A realidade e a ideia ficcionada da realidade

Um governo que quer afirmar-se de esquerda democrática devia ser um exemplo da ética (nem republicana nem monárquica, apenas ética) e tomar medidas que garantam a sustentabilidade do território.

Já aqui há dias numa nota curta saída neste mesmo jornal apontei o dedo a uma grande confusão e desnorte que grassam num Governo arrogantemente empossado com uma maioria absoluta no Parlamento e volto a interrogar se o dr. António Costa terá percepção do mal que está a fazer à democracia, à política e aos políticos, com tanta desfaçatez, umas atrás das outras. E ao que parece as trapalhadas vão continuar…
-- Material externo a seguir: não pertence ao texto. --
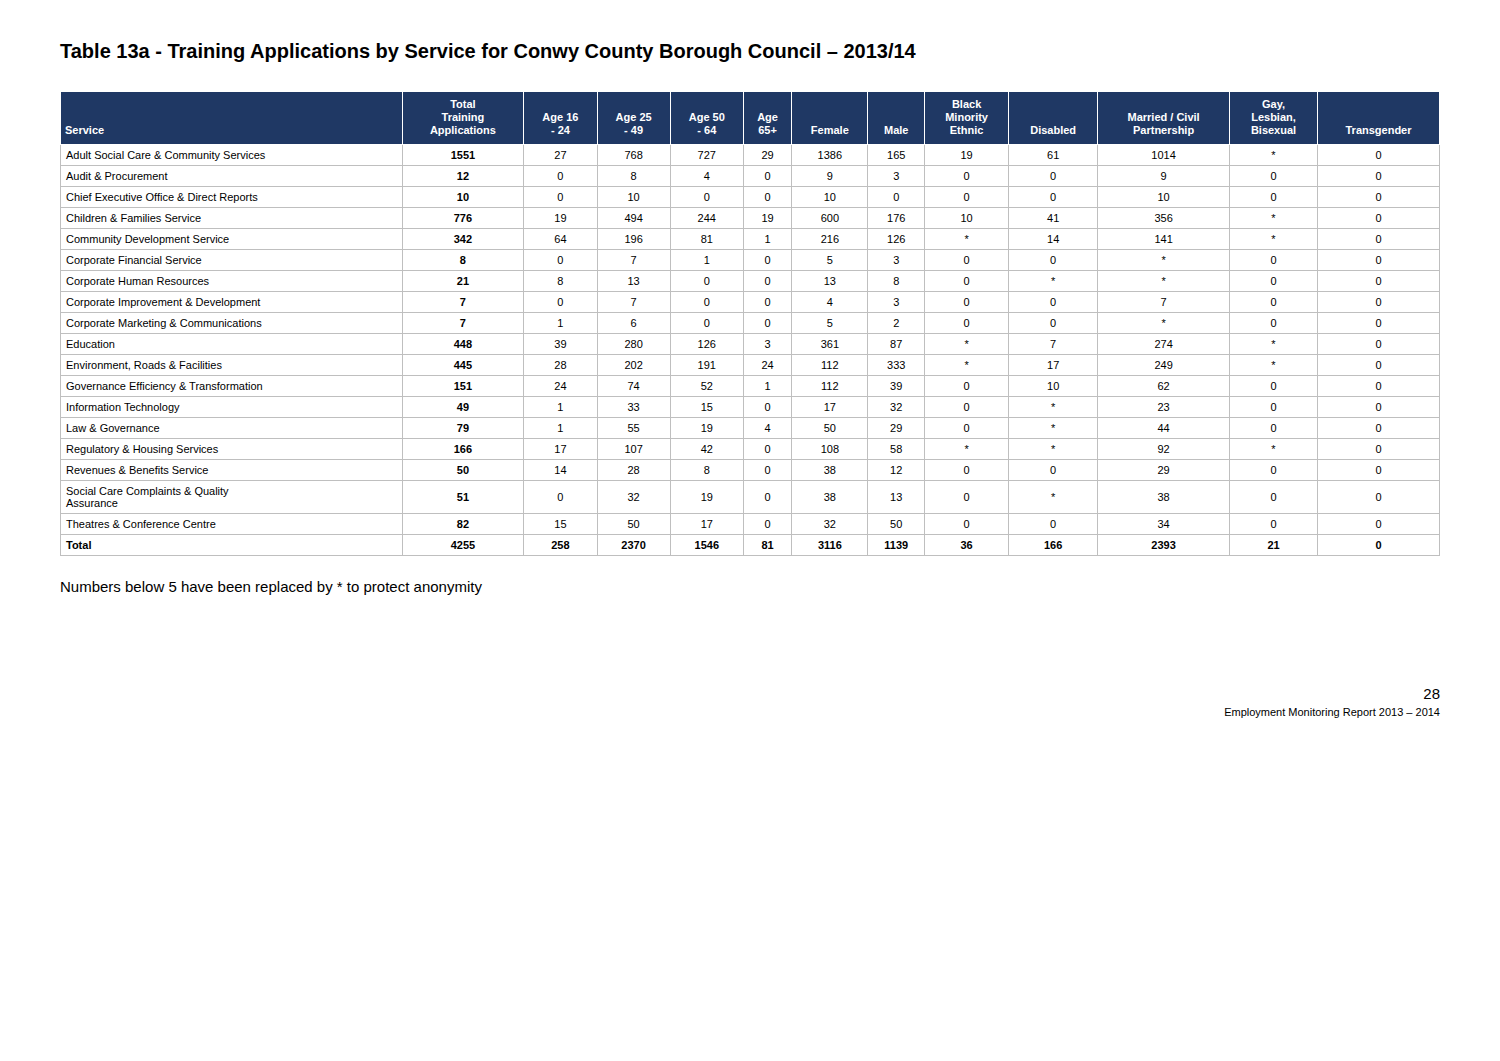Table 13a - Training Applications by Service for Conwy County Borough Council – 2013/14
| Service | Total Training Applications | Age 16 - 24 | Age 25 - 49 | Age 50 - 64 | Age 65+ | Female | Male | Black Minority Ethnic | Disabled | Married / Civil Partnership | Gay, Lesbian, Bisexual | Transgender |
| --- | --- | --- | --- | --- | --- | --- | --- | --- | --- | --- | --- | --- |
| Adult Social Care & Community Services | 1551 | 27 | 768 | 727 | 29 | 1386 | 165 | 19 | 61 | 1014 | * | 0 |
| Audit & Procurement | 12 | 0 | 8 | 4 | 0 | 9 | 3 | 0 | 0 | 9 | 0 | 0 |
| Chief Executive Office & Direct Reports | 10 | 0 | 10 | 0 | 0 | 10 | 0 | 0 | 0 | 10 | 0 | 0 |
| Children & Families Service | 776 | 19 | 494 | 244 | 19 | 600 | 176 | 10 | 41 | 356 | * | 0 |
| Community Development Service | 342 | 64 | 196 | 81 | 1 | 216 | 126 | * | 14 | 141 | * | 0 |
| Corporate Financial Service | 8 | 0 | 7 | 1 | 0 | 5 | 3 | 0 | 0 | * | 0 | 0 |
| Corporate Human Resources | 21 | 8 | 13 | 0 | 0 | 13 | 8 | 0 | * | * | 0 | 0 |
| Corporate Improvement & Development | 7 | 0 | 7 | 0 | 0 | 4 | 3 | 0 | 0 | 7 | 0 | 0 |
| Corporate Marketing & Communications | 7 | 1 | 6 | 0 | 0 | 5 | 2 | 0 | 0 | * | 0 | 0 |
| Education | 448 | 39 | 280 | 126 | 3 | 361 | 87 | * | 7 | 274 | * | 0 |
| Environment, Roads & Facilities | 445 | 28 | 202 | 191 | 24 | 112 | 333 | * | 17 | 249 | * | 0 |
| Governance Efficiency & Transformation | 151 | 24 | 74 | 52 | 1 | 112 | 39 | 0 | 10 | 62 | 0 | 0 |
| Information Technology | 49 | 1 | 33 | 15 | 0 | 17 | 32 | 0 | * | 23 | 0 | 0 |
| Law & Governance | 79 | 1 | 55 | 19 | 4 | 50 | 29 | 0 | * | 44 | 0 | 0 |
| Regulatory & Housing Services | 166 | 17 | 107 | 42 | 0 | 108 | 58 | * | * | 92 | * | 0 |
| Revenues & Benefits Service | 50 | 14 | 28 | 8 | 0 | 38 | 12 | 0 | 0 | 29 | 0 | 0 |
| Social Care Complaints & Quality Assurance | 51 | 0 | 32 | 19 | 0 | 38 | 13 | 0 | * | 38 | 0 | 0 |
| Theatres & Conference Centre | 82 | 15 | 50 | 17 | 0 | 32 | 50 | 0 | 0 | 34 | 0 | 0 |
| Total | 4255 | 258 | 2370 | 1546 | 81 | 3116 | 1139 | 36 | 166 | 2393 | 21 | 0 |
Numbers below 5 have been replaced by * to protect anonymity
28
Employment Monitoring Report 2013 – 2014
Parafraseando o filósofo Michel Onfray, dir-se-á que, para pessoas como o sr. primeiro-ministro, a ideia que ele faz da realidade que lhe agrada é mais real do que a própria realidade. Um governo que quer afirmar-se de esquerda democrática devia ser um exemplo da ética (nem republicana nem monárquica, apenas ética) e no empenho da tomada de medidas de médio e longo prazo que garantam a sustentabilidade do nosso território. Governar à vista tem dado para ter as contas certas, mas não garante, por falta dessas medidas sérias, a perenidade dos sectores fundamentais dum território de condição mediterrânica e sob ameaça de graves alterações climáticas.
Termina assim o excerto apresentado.